Whether the concept is the classic quartet trope of fighter-priest-archer-mage or a "innovative" romp into the realms of a futuristic science fiction "twist" never before seen that turns the RPG on its head, they are all laden with scads of items and weapons and toys and rods and monsters of every shape and dimension and hidden villages in the obligatory lava-ice-forest-desert locale.

The key word here is lots. If you indulge anyone about their pet RPG, it's almost like asking about their D&D character. "Let me tell you about my dark elf ranger...." "Let me tell you about my Japanese demon RPG idea..."

"It's got LOTS of cool monsters and LOTS of great weapons and armor and LOTS of..."

When doing design on any game, you can usually spot poor design discipline in the concept of "more is better". If something is cool, then two must be cooler. And hundreds is mega-cool. RPGs are famous for this. Diablo is one of the best examples, and in those cases it really works.

But let's talk budget for a second. RPGs have monsters and locations and items and weapons galore. Often they will add skills and spells and mounts and classes as well. Each one of these systems takes time to design. And they take art to create. And they take programmers to implement. And if you are trying to do anything more than the most basic sprites with color changes (red slime, green slime, blue slime, meme slime), then this budget gets wildly out of hand super fast.

"Oh, but Square does it all the time", you cry! And what about Blizzard!?

Well these companies have nearly unlimited budgets. And truth be told they have extremely good design discipline. There are a lot of internal checks and balances. And they are also, simply-put lucky.

The title of this post is "Company Killers" which is the Industry slang term for RPGs. They are considered company killers because they suck such massive resources that the end result rarely is able to pay back the cost of development. There are lots of stories of otherwise healthy companies that have had a string of successful (critical and/or financial) games, embarking on someone's personal RPG (or more commonly these days MMO-RPG) and that is the last project that company attempts before closing it's doors.

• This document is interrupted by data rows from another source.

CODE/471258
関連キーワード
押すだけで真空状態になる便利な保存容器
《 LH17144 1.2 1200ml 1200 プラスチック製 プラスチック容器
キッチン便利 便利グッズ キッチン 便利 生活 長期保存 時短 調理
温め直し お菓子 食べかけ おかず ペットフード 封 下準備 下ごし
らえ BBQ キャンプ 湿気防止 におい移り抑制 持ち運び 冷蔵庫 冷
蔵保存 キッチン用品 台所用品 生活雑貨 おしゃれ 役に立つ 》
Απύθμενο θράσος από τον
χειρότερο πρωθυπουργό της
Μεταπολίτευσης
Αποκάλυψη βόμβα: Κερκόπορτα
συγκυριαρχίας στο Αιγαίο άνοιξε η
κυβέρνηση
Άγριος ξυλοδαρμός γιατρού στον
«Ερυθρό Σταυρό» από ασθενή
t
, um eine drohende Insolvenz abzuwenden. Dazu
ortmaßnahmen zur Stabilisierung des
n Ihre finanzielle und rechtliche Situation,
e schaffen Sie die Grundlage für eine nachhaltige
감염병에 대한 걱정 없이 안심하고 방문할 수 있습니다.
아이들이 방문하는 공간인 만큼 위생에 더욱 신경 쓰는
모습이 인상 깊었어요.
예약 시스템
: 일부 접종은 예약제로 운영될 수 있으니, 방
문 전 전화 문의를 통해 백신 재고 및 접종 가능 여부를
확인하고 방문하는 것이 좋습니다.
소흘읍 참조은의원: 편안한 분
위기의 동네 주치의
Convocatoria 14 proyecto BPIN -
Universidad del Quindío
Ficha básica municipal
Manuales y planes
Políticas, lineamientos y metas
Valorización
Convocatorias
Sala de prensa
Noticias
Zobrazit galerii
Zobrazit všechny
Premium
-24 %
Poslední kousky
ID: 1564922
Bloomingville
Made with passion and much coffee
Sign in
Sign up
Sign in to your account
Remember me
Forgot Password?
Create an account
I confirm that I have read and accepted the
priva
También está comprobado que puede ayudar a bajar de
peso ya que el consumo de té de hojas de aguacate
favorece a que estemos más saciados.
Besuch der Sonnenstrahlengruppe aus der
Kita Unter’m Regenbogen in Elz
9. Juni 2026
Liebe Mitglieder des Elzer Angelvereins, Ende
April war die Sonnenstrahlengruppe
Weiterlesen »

So grab a mug of ale, join in on the wishful RPG meme, and raise a toast to all those past companies that tried and failed and are no more.

Friday, November 4, 2011

Of Serpents And Apples




I'm a big fan of python.

It's a great language that just about anyone can learn. I often recommend it as a good first language for young programmers and for designers or professionals who express a desire to learn programming.

The language is elegant and powerful, but doesn't bog down in a lot of the typical quicksand that people get stuck in when trying to get something working. So you get a lot done quickly, and that motivates you to stay with it. It's not an ideal performance language, but it's "good enough" for most non-critical tasks...like say writing a Wishful RPG in a few 20 minutes weeknight sessions before bed.

For making games, there is a great module called PyGame. It's what we're using for WishfulRPGs.

Another great thing about Python is that it runs on a mac. While I have used every type of computer under the sun, and at work am usually limited to a specific platform for the kind of development we're doing, for my personal computer I have used Apple powerbooks for ... well since they were called the Apple IIc -- the c stands for "compact".

Years ago, I had a seminal Apple buying conversation with my friend Quinn. The topic of size came up, and the best advice was given: (paraphrased) "Get the smallest Powerbook. The 13". It's more convenient to carry, so you'll take it more places, and thus use it more."

While some of the larger ones are kind of cool, it's easier and better (and cheaper) to get a large separate monitor. That said, I never need it. And again always have a large set up at work. My laptop goes with me everywhere, and I am cozy and happy tip-typing on a couch at home or a comfy chair at the coffee shop or on the train, etc.

The point is one of convenience and joy. All those little 20 minutes sessions can add up to a lot of good creative output. In game development, the key is little iterations and experiments. You'd think that the name "game" development would tip people off to the fact that the only way to be successful is to "play".